What is less clear, although certainly plausible, is that this widening separation carries along with its economic and social divisions, a widening gap in values and ways of life: two different Americas, divided educational attainment.
I would find the use of just desserts as a justification for policy more palatable if we weren't seeing an alarming decline in social mobility.

Krugman does stat 101

Nothing fancy, no big insights, just a couple of bell curves, but this post by Paul Krugman does a nice job presenting weather trends and extreme events in terms of probability. He makes it simple but not overly simplified. We need more of this.

Krugman also deserves bonus points for describing economist's practice of putting the independent variable on the wrong axis as a QWERTY problem.

Semi-serfdom

What are going to do with Paul Krugman? He writes clear and insightful articles on complex economic issues, then he gives them titles like "Serf's Up" (circa 2003):
Here's the puzzle. In Europe circa 1100, with population scarce, serfdom was useful to the ruling class.
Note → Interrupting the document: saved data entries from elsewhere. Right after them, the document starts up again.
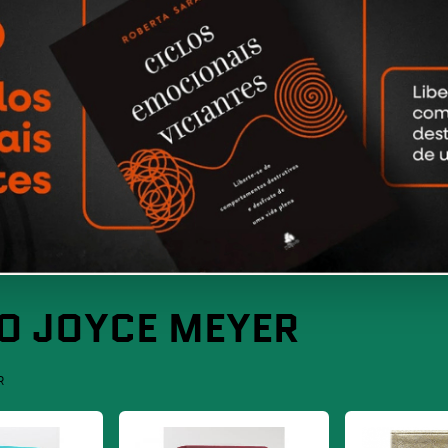
DO JOYCE MEYER
R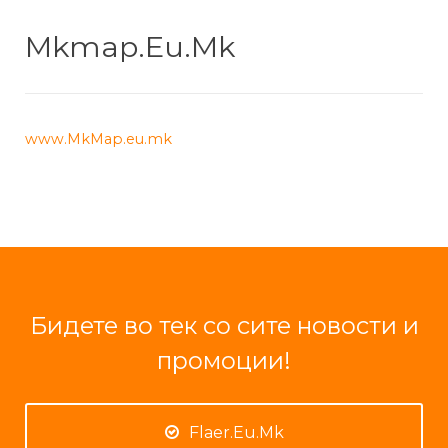
Mkmap.Eu.Mk
www.MkMap.eu.mk
Бидете во тек со сите новости и
промоции!
Flaer.Eu.Mk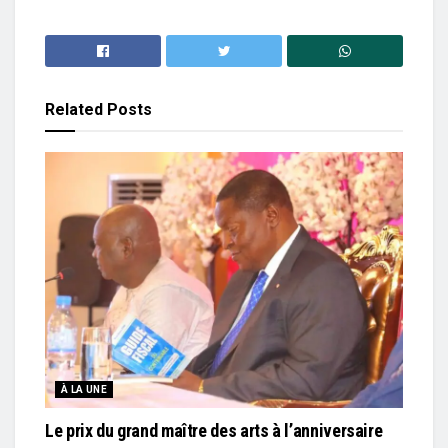
Related
Posts
À LA UNE
Le prix du grand maître des arts à l’anniversaire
By 1300 it wasn't, and had been allowed to drift away. But after 1348 it should have been worthwhile again. Yet it wasn't effectively reimposed. There were attempts to restrain wages and limit labor mobility, as well as attempts to tax the peasants (Wat Tyler's rebellion fits into all this.) But all-out feudalism didn't return. Why?

And an even bigger question: why hasn't indentured servitude made a comeback in the modern era? Yes, I know, human rights and all that - but if it was profitable to have indentured servants in the modern world, I'm sure that Richard Scaife's think tanks would have no trouble finding justifications, and assorted Christian groups would explain why it's God's will.
Though the analogy's not perfect, we do have an institution that restrains wages and limits labor mobility. It's called an H-1B visa and though I know of no Christian groups trying to explain why it's God's will, it certainly has plenty of think tanks finding justifications for it.